В интенсивной палате бледный седой невролог с рыжим отливом стоял у смятой постели пациентки. Он был не на шутку зол и раздосадован:

«Я думал, Вы смеетесь. Я от Вас не ждал. Какая глупость, и ради чего? Вы кого хотели напугать? У Вас же хорошая работа. И дом. И жизнь интересная. Вам же не 15 лет. И, черт, наглотаться таблеток, выписанных мной, купленных по моему рецепту... Еще меня бы посадили или уволили. И о чем Вы думали?  Вы умная женщина, Вы умеете думать. К черту сантименты. Говорите. Мне нужна причина. Причина!»

Её рука поднялась с одеяла, нажала пару клавиш на экране, и у невролога тренькнул телефон. Он открыл ссылку и прочитал невнятный заголовок новости, за ним шло:

«Ученые из Нагасаки наконец-то изобрели сенсор, который реагирует на сложные движения души, в том числе, переживания и эмоции одаренных людей.
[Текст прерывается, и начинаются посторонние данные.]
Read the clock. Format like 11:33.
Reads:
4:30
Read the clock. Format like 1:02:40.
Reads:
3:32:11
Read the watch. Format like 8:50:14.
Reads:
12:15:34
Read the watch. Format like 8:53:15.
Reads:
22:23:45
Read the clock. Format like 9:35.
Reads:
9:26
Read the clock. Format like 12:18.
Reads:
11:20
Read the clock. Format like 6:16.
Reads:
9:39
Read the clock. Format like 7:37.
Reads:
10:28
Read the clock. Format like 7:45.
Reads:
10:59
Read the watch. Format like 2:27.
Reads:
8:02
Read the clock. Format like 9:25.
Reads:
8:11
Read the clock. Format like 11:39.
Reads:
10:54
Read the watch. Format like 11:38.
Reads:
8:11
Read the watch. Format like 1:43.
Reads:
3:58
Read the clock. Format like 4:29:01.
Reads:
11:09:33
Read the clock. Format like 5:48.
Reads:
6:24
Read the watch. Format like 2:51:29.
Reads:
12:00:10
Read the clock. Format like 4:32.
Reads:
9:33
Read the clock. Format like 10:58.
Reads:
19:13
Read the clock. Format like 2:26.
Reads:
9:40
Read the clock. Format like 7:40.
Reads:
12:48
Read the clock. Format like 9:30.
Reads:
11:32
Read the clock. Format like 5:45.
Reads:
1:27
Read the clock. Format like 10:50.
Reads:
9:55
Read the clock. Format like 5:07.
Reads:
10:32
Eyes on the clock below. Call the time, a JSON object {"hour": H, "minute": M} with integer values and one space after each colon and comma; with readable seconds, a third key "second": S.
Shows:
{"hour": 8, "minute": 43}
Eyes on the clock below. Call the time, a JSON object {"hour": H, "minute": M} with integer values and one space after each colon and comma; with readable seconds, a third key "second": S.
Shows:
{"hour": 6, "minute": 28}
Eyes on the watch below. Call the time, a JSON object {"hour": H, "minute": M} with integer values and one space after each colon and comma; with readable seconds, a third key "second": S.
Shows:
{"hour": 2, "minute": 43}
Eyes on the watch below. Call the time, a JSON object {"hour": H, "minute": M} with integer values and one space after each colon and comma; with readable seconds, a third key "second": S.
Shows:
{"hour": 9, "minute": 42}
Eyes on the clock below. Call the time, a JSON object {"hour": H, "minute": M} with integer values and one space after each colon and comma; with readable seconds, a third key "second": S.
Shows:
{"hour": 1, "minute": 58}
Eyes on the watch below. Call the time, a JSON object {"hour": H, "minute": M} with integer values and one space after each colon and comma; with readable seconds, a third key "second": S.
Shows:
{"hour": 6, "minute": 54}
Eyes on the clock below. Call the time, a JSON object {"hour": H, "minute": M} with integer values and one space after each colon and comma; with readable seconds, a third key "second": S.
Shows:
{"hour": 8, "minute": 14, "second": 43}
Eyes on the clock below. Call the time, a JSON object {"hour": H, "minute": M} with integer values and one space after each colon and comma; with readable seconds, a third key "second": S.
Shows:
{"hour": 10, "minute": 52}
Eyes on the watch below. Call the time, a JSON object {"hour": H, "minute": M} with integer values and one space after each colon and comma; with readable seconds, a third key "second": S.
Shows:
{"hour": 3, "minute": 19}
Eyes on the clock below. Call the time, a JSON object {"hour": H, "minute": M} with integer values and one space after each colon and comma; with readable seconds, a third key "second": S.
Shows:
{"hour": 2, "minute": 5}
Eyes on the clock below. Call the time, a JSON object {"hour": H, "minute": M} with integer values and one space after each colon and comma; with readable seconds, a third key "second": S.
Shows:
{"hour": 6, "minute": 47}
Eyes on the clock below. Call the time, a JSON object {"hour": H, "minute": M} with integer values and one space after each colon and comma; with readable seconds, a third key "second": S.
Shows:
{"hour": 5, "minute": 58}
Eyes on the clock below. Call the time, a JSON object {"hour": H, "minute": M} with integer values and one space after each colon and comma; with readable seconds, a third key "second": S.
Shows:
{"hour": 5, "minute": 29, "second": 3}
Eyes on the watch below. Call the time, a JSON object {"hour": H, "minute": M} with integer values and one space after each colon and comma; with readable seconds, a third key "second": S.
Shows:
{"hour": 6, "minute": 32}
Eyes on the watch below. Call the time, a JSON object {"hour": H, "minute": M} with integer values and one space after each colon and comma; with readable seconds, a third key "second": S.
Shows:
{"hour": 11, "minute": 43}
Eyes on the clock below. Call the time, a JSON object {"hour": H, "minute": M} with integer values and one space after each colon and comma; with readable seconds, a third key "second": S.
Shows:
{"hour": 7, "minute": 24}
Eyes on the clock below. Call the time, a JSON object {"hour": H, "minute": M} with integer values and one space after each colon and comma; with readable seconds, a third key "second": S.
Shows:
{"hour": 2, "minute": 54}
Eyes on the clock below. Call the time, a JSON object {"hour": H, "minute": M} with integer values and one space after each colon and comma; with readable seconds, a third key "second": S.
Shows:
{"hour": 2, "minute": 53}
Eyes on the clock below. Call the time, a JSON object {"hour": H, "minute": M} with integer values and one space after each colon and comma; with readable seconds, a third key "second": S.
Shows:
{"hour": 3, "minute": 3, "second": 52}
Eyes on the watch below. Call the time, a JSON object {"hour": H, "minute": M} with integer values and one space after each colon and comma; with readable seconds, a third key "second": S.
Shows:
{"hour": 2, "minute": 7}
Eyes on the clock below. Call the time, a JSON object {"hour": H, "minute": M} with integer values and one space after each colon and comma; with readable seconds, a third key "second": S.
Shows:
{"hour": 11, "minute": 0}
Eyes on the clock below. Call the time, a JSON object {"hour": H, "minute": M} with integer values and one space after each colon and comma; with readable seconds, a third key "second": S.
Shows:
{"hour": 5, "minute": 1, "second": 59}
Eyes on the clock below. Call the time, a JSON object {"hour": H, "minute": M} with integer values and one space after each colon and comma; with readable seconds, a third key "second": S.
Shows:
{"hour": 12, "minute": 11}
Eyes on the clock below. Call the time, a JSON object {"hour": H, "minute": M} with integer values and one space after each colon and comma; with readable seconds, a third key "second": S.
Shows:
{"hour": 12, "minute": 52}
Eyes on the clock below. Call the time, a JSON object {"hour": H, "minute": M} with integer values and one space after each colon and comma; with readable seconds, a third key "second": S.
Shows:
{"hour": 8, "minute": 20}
Сенсор улавливает малейшие изменения психоэмоционального состояния. Ноу-хау передает сигналы устройству, и подключается голосовой помощник с приложением. Приложение работает в режиме психотренинга, консультации, исповеди или дружеской беседы – на выбор.

В ближайшее время разработка поступит в массовое производство и будет встроена в популярные гаджеты. Больше не надо  тратить время и силы на сопереживание и сочувствие. «Зеркалить» чужие эмоции и разбираться в устройстве другого внутреннего мира.  Счастливый человек, не обременённый чужим эмоциональным грузом, наконец, сможет заняться собой. Новое приложение будет эффективно решать эту и другие задачи».

Тяжелый телефон  выскользнул из её руки на кафельный пол. Зеркальный экран покрылся рисунком трещин. Больше он ничего не отражал.